Which should make the fact that he had clear room for improvement awfully encouraging. Most notably, Flowers missed eight tackles last season — up from two in 2018 — including an absolutely clean shot on QB Jameis Winston. A sack there would’ve been his career-best eighth for the year. Instead, he whiffed.
Offensive linemen also found some success, especially early in the year as he battled the shoulder issue, wiping out Flowers on run plays. This, from the first matchup with Green Bay:

That’s a bad rep from Flowers, as guard Elgton Jenkins takes him out of the play. However, at the same time it spotlights something that hurt Flowers — and the defense as a whole — last season: shaky play from the second and third levels of the defense. On the long run by the Packers’ Jamaal Williams, Jarrad Davis shoots into the wrong gap and the safeties fail to cover it up. Williams turns a six-yard run into a 45-yarder, right through Flowers’ gap.
This was just reality, Flowers often operating without a safety net. When the linemen didn’t finish, too many runs turned into big gains because of a lack of second-level support. On passing downs, if the Lions didn’t scheme Flowers into one-on-one rush situations, opposing offenses tossed extra bodies at him because they weren’t afraid of anyone else.
Still, Flowers tended to be a handful in one-on-one spots, and some of the Lions’ best blitzes came when he occupied multiple blockers and a linebacker shot into the backfield behind him. A lot of things that don’t show up in final stat line.
All of these positive moments need to happen with more regularity, but Flowers’ numbers don’t paint the entire picture on his 2019 play.
The future
I’ve given away the ending already: Lions fans should be excited about the possibilities. The statistical expectations for Flowers probably need to stay somewhat tempered for a couple of reasons:
  1. He’s not a pure pass rusher in the mold of a Von Miller or Justin Houston, so much of his value still lies in how the Lions can move him around their fronts.
  2. This specific scheme doesn’t always turn its pass rushers loose, like when the Lions rush three and drop eight — those are stacked odds. Patricia often just wants to pin quarterbacks in the pocket.
Even so, Flowers’ work over the final two-plus months of 2019 and against some of the game’s top tackles should point the arrow upward. What remains to be seen is how much help he’ll get.
One thing that rewatching all of Flowers’ snaps hammered home is just how much Detroit swapped out up front. When Da’Shawn Hand and Mike Daniels were ailing, the Lions’ primary line usually featured Flowers, Damon Harrison and A’Shawn Robinson, plus Devon Kennard as the hybrid DE/OLB. Three-quarters of that grouping is gone.
On paper, it’s easy to plug in Danny Shelton for Harrison, Hand/Nick Williams for Robinson and Austin Bryant/Julian Okwara for Kennard, but that makes for a lot of moving parts. Will those changes be upgrades?
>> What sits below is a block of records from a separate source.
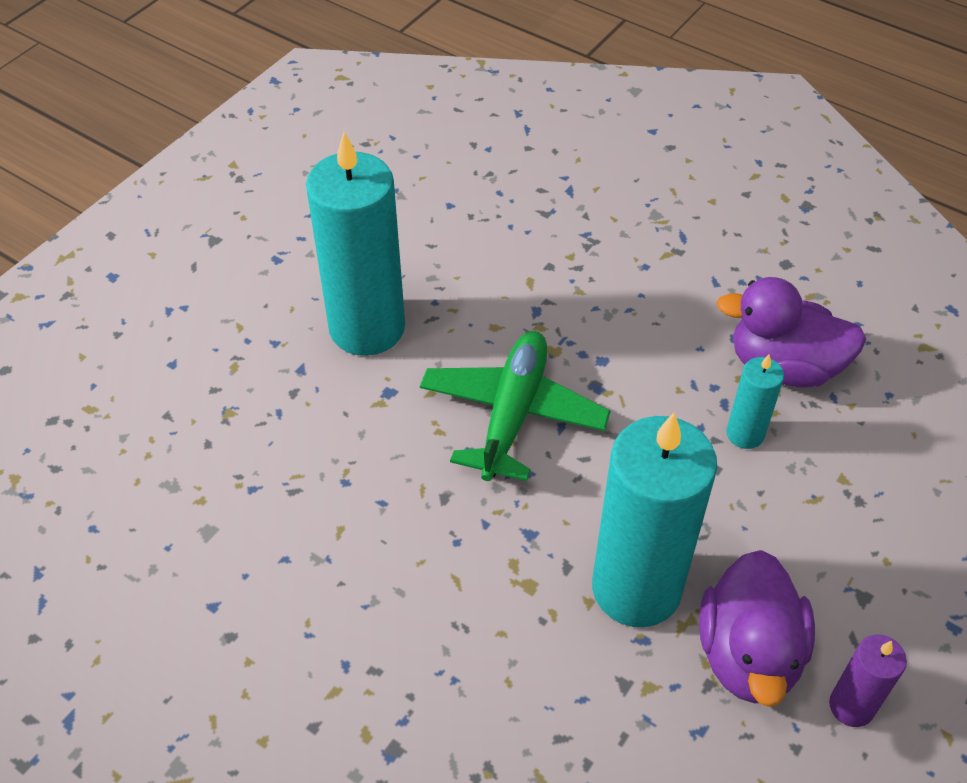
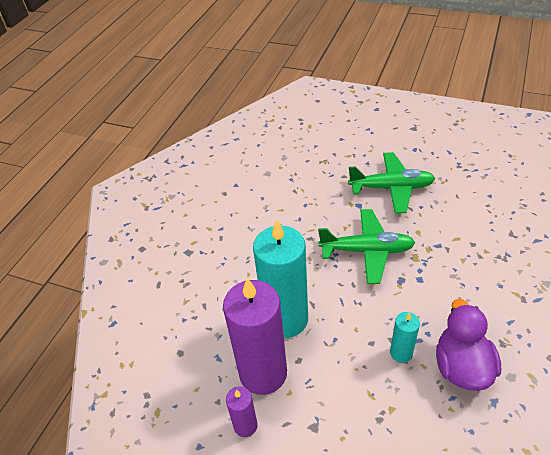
camera: 80 degrees right, 5 degrees down
(367, 328) = (391, 188): turquoise candle -> green plane
(748, 654) = (263, 373): purple duck -> purple candle

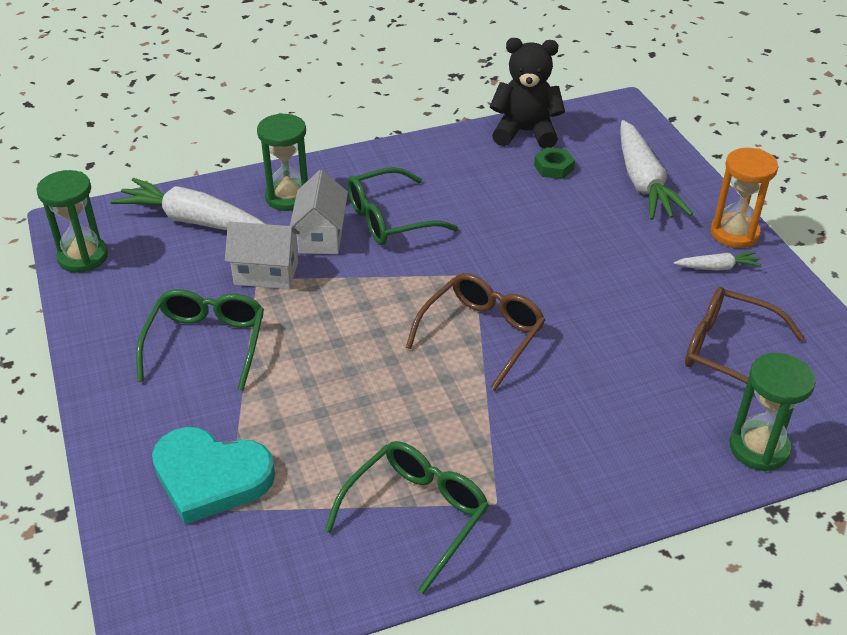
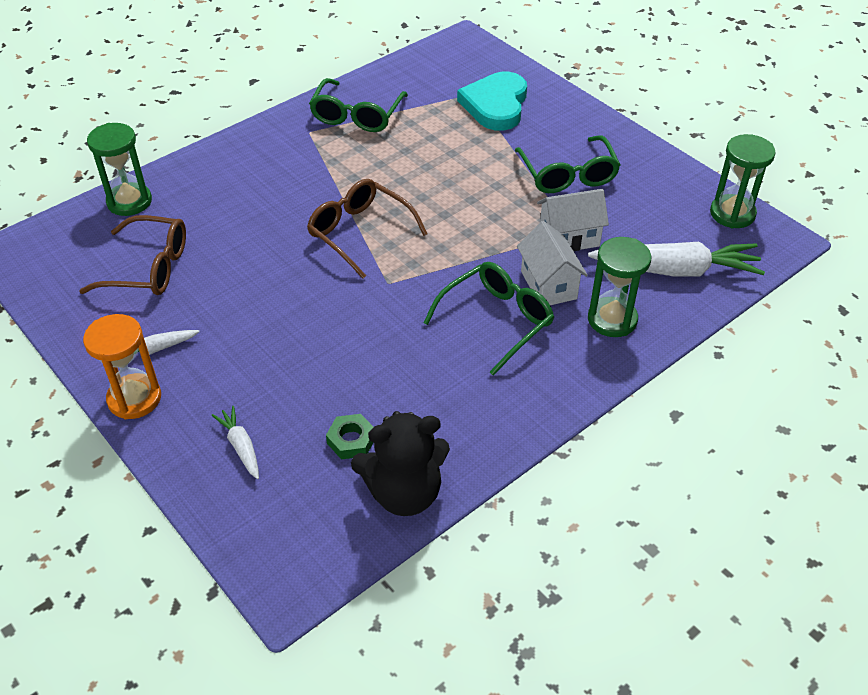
camera: 160 degrees right, 5 degrees up
(211, 477) = (495, 105): turquoise heart -> turquoise heart turned 75 degrees counterclockwise
(482, 334) = (359, 233): brown glasses -> brown glasses turned 120 degrees clockwise
(643, 182) = (241, 446): white carrot -> white carrot, size x0.48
Will they ease some of the burden that landed on Flowers’ shoulders last season as the team’s most disruptive lineman?
Something to file away for later, perhaps: An interesting shift that happened late, once Bryant rejoined the lineup. Patricia, on several occasions, utilized the rookie as his third-down edge rusher from the right side, with Flowers as a one- or three-tech next to him. Flowers wasn’t nearly as effective an inside pass rusher as he was outside, but a Bryant-Flowers pairing — mirrored on the other side by, say, Hand and Julian Okwara — might maximize the Lions’ athletic personnel on third downs.
Patricia should let Flowers get after offensive tackles as much as possible, but … options. Flowers’ ability to play from any technique frees up a lot of possibilities.
Of course, the biggest factor for Flowers is that he’s healthy. Whenever the Lions are able to reconvene this summer, he should be able to handle a full workload — and, in turn, hit the ground running in Week 1. That’s huge. He didn’t have that chance last year, and it took almost half the season for him to establish any semblance of game-to-game consistency.
If he finds it early in 2020, Flowers has a chance to take his game to another level. He wasn’t far off from making that happen in 2019.